Segment Start: Data provided
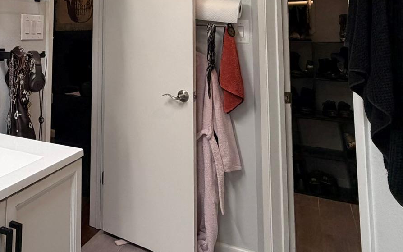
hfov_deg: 53.7
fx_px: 373
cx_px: 94
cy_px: 2
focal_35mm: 34
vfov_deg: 34.1
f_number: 2.2
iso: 200
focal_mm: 2.22
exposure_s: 1/120
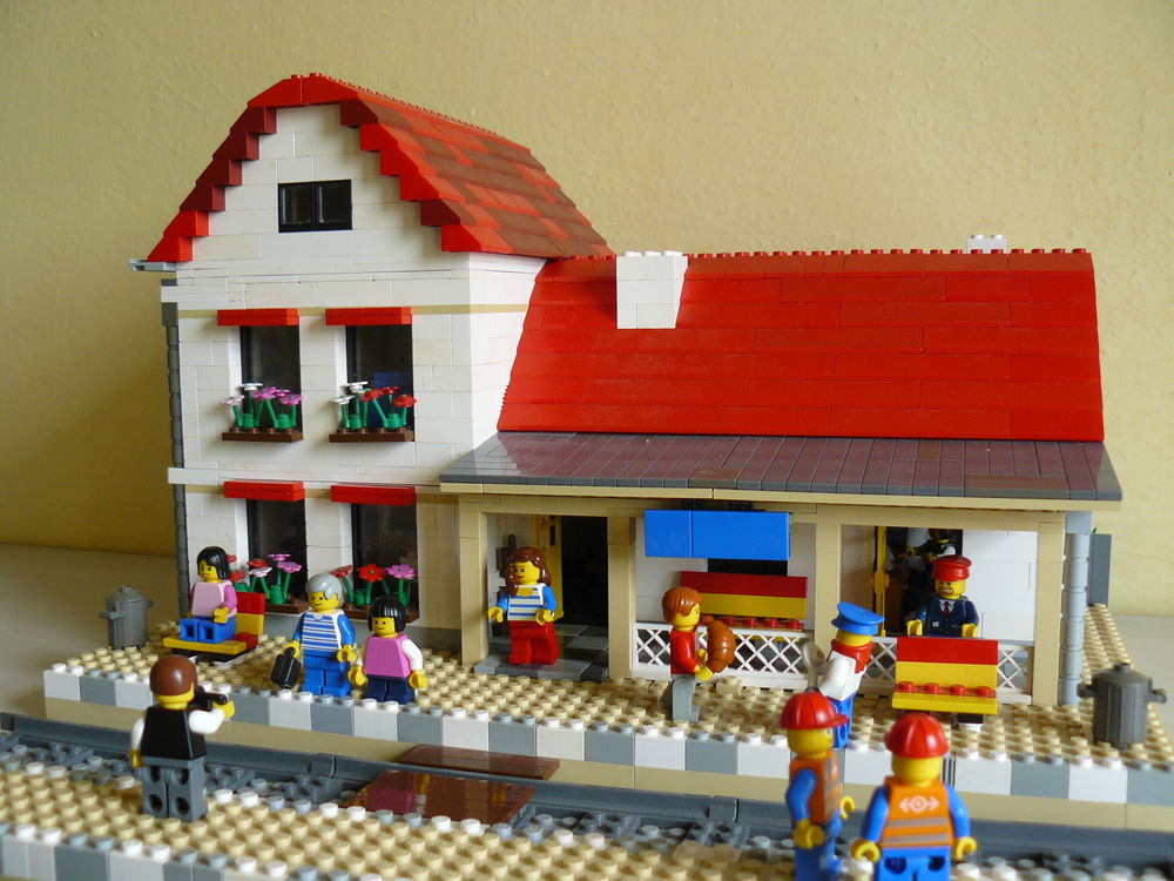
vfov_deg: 39.7
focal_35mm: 36
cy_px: 440
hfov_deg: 51.4
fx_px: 1221
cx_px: 587
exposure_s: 1/80
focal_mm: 6
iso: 100
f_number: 2.8
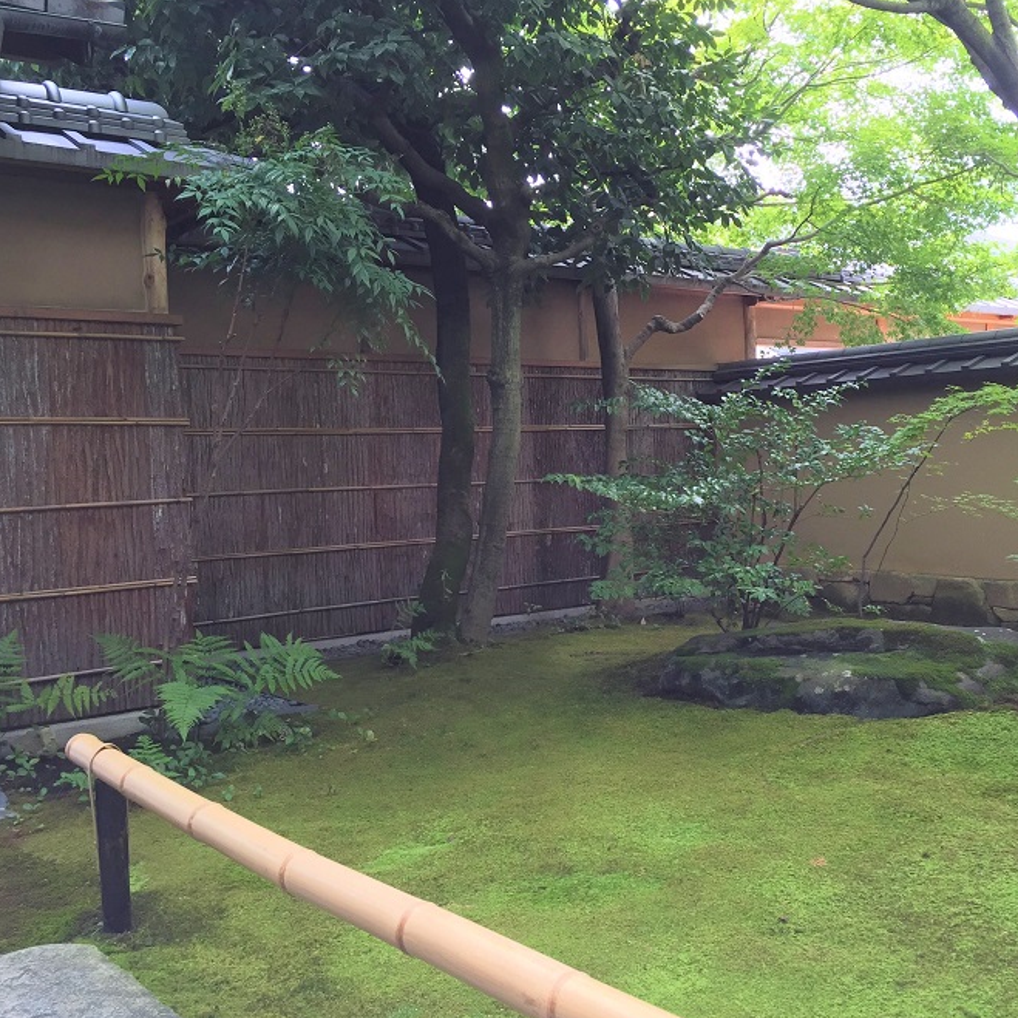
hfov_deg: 46.8
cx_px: 630
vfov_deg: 47.2
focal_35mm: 35
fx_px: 1165
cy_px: 509
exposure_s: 1/60
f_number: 2.2
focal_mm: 4.15
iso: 40
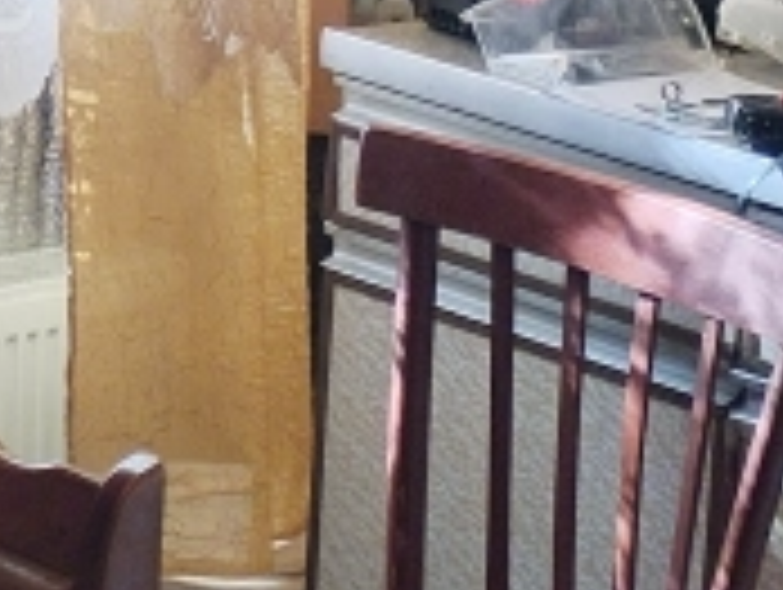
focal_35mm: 209
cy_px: -696
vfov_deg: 6.8
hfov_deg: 9.2
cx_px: -464
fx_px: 4734
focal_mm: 4.75
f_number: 1.8
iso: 190
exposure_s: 1/100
Segment End: Data provided
* [Description of the task]:
Your copy must hold exactly the lines from the one with "focal_35mm: 34" to the end of the records above, both included, and no pictures.

* [Answer to this task]:
focal_35mm: 34
vfov_deg: 34.1
f_number: 2.2
iso: 200
focal_mm: 2.22
exposure_s: 1/120
vfov_deg: 39.7
focal_35mm: 36
cy_px: 440
hfov_deg: 51.4
fx_px: 1221
cx_px: 587
exposure_s: 1/80
focal_mm: 6
iso: 100
f_number: 2.8
hfov_deg: 46.8
cx_px: 630
vfov_deg: 47.2
focal_35mm: 35
fx_px: 1165
cy_px: 509
exposure_s: 1/60
f_number: 2.2
focal_mm: 4.15
iso: 40
focal_35mm: 209
cy_px: -696
vfov_deg: 6.8
hfov_deg: 9.2
cx_px: -464
fx_px: 4734
focal_mm: 4.75
f_number: 1.8
iso: 190
exposure_s: 1/100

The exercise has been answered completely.